Balada de odio y liberación
Por Oswaldo Osorio
La venganza puede ser un asunto espiritual, sobre todo si la historia de venganza nos viene de oriente, porque en occidente la cuestión casi siempre se resume al esquema básico de “voy lo mato y vuelvo”. Sólo habría que mirar las dos más célebres sagas de venganza de Hollywood, El vengador anónimo y Kill Bill, para comprobar de golpe lo diferentes que son los personajes interpretados por Charles Bronson y Umma Thurman, respectivamente, con el protagonista de esta impactante cinta surcoreana, en la que la venganza trae más profundas implicaciones que el irracional deseo de aniquilación del enemigo.
A Park Chan-Wook se le está promocionando en el mundo como el Quentin Tarantino de oriente, y si bien hay unos puntos en común entre sus películas, e incluso fue el mismo Tarantino quien presidió el jurado del Festival de Cannes cuando a este filme se le otorgó el Gran Premio, lo cierto es que la cosa es más bien al contrario, es decir, es el director de Kill Bill quien se ha alimentado del cine de oriente y, como hicieran los Spaghetti westerns con el western, tomó sólo lo más cinemático y llamativo visualmente. De manera que en la “trilogía de la venganza”, de la que Oldboy es la segunda entrega, se puede encontrar esa acción y visualidad tarantinesca, pero además potenciada por un trasfondo moral y existencial que la hace mucho más compleja, incluso turbadora.
Tal vez la principal constante de esta película es su efectismo. No tomado tanto como la aplicación de fórmulas para impactar fácilmente al espectador (aunque también hay algo de eso), sino como una honesta vocación para afectarlo, para sacudirlo con una imagen, un giro argumental o un acto de violencia, y así ponerlo a pensar, o al menos desconcertarlo, perturbarlo y dejarle incubada una inquietante cuestión que tal vez luego lo asalte mientras retoza tranquilamente o se lava los dientes. Se dice que Hollywood actualmente está haciendo justamente lo contrario, diseñando películas que no dejen pensando al espectador ni tampoco satisfecho de cine, porque cuando una película deja satisfecho al espectador, éste se demora más para volver al cine.
Ese efectismo empieza por un original planteamiento argumental, en el que un hombre es confinado por quince años en una prisión particular (!) por mandato de otro. El motivo de la venganza está ya enunciado, pero no la razón del drástico encarcelamiento. Toda la trama de la película gira en torno a desentrañar este misterio, y es en ese laberinto de situaciones, causas, consecuencias y motivaciones e intenciones de los personajes, donde el espectador se ve envuelto y dando tumbos de sorpresa en sorpresa. Porque cuando se acomoda en un estado de cosas en esa historia e identifica la posición de los personajes, entonces llega un giro aún más violento (visual y/o emocional) y cambia por completo el cuadro.

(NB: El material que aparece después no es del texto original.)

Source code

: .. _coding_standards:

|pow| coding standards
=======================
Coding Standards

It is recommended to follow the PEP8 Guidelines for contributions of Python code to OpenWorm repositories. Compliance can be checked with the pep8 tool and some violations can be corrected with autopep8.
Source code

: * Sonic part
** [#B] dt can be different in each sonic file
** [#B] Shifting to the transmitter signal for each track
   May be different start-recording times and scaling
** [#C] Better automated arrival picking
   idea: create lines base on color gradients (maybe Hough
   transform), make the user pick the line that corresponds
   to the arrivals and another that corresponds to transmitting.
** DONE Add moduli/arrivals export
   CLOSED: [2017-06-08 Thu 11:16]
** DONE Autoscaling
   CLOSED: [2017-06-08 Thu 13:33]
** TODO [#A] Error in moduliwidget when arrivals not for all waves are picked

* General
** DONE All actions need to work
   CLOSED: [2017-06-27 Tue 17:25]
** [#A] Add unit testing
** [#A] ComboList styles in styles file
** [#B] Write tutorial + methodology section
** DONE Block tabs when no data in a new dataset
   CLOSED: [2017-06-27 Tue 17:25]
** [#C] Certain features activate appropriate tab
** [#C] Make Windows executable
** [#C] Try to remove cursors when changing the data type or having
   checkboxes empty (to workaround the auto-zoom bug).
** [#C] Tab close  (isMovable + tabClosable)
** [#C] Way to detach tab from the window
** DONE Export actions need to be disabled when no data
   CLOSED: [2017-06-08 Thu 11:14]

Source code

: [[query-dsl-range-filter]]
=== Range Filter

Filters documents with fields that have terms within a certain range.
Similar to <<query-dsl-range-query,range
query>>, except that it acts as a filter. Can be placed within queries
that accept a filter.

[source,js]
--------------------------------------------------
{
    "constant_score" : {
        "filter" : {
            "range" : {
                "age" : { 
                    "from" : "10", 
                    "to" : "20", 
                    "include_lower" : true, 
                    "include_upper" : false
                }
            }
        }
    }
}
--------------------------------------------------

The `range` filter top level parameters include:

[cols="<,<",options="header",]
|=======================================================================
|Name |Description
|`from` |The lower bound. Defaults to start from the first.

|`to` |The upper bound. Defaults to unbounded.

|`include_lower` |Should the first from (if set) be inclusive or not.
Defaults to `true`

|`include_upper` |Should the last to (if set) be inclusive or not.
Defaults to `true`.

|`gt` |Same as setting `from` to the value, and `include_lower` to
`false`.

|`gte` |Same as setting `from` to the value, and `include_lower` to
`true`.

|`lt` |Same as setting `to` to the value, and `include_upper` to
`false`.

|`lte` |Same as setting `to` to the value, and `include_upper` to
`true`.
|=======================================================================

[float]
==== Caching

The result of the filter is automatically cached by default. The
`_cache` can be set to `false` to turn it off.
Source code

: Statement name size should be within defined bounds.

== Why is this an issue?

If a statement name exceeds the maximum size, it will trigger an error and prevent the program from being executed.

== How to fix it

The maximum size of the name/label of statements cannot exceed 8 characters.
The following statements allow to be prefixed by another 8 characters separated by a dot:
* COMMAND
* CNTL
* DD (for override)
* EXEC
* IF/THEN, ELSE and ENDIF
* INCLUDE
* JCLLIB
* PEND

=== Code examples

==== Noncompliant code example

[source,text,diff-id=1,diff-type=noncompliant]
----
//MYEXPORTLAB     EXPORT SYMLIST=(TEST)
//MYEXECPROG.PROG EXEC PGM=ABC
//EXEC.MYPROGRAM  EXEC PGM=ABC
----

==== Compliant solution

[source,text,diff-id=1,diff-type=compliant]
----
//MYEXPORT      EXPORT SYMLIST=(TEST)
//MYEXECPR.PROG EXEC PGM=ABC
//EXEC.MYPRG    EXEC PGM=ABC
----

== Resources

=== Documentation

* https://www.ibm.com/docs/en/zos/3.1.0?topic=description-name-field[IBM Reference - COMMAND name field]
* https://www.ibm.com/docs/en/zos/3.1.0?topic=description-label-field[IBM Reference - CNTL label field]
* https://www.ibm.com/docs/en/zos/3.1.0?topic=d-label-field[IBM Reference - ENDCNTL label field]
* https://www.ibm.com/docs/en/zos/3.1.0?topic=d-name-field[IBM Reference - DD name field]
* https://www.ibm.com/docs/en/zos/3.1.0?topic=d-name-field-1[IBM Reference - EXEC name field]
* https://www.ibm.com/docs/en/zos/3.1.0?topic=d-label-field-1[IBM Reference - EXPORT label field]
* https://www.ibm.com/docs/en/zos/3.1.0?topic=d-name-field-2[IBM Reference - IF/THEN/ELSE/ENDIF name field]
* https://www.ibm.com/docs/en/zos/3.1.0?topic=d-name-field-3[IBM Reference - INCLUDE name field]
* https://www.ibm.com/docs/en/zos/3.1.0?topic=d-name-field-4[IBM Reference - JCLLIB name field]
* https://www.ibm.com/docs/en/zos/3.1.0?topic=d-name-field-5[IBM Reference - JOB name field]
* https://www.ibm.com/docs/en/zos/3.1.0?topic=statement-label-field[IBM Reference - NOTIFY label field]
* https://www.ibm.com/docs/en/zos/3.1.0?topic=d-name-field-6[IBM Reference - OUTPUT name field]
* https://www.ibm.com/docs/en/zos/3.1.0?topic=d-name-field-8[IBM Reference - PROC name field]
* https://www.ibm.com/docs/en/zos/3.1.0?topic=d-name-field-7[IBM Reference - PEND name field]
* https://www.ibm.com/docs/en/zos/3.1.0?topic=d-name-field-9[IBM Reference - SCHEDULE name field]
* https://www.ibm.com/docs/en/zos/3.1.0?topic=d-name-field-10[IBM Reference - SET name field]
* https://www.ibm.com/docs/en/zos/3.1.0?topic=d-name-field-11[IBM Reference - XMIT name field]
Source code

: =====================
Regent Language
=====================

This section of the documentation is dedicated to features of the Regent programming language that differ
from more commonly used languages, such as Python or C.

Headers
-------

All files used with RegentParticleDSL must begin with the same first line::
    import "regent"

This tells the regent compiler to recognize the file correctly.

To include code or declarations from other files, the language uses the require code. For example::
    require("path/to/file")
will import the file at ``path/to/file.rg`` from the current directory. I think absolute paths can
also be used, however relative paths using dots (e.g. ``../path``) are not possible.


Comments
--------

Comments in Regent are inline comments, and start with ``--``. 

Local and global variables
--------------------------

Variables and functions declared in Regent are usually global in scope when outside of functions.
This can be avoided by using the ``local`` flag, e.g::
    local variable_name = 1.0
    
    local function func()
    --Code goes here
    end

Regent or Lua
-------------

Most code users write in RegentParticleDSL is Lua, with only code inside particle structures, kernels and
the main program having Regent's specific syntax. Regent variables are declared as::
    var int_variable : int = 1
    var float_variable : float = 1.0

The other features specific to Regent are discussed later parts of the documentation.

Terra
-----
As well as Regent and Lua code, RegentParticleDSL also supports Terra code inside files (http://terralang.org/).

Entre todas esas sorpresas y giros se va construyendo una lógica de la idea de venganza cada vez más bizarra y compleja, una lógica que va desde ese odio ciego que convierte a un hombre en una máquina de agresión brutal, hasta una concepción épica y casi sublime del dolor, el odio y la existencia. Porque en esta historia sus personajes viven para y por la venganza, pero cuando se dan cuenta de que no se trata de un asunto tan simple (ni tan placentero, valga decirlo) como el “voy lo mato y vuelvo”, sino que la venganza implica muchas más cosas, entonces descubren verdades, de ellos mismos y de sus enemigos, y de alguna forma se liberan. Así que ésta es una historia de violencia extrema, de odio, pero también una historia que habla de la naturaleza del hombre y sus dilemas morales, incluso del amor, porque toda esta historia empieza y termina con el amor, vaya paradoja.
Publicado el 11 de agosto de 2006 en el periódico El Mundo de Medellín.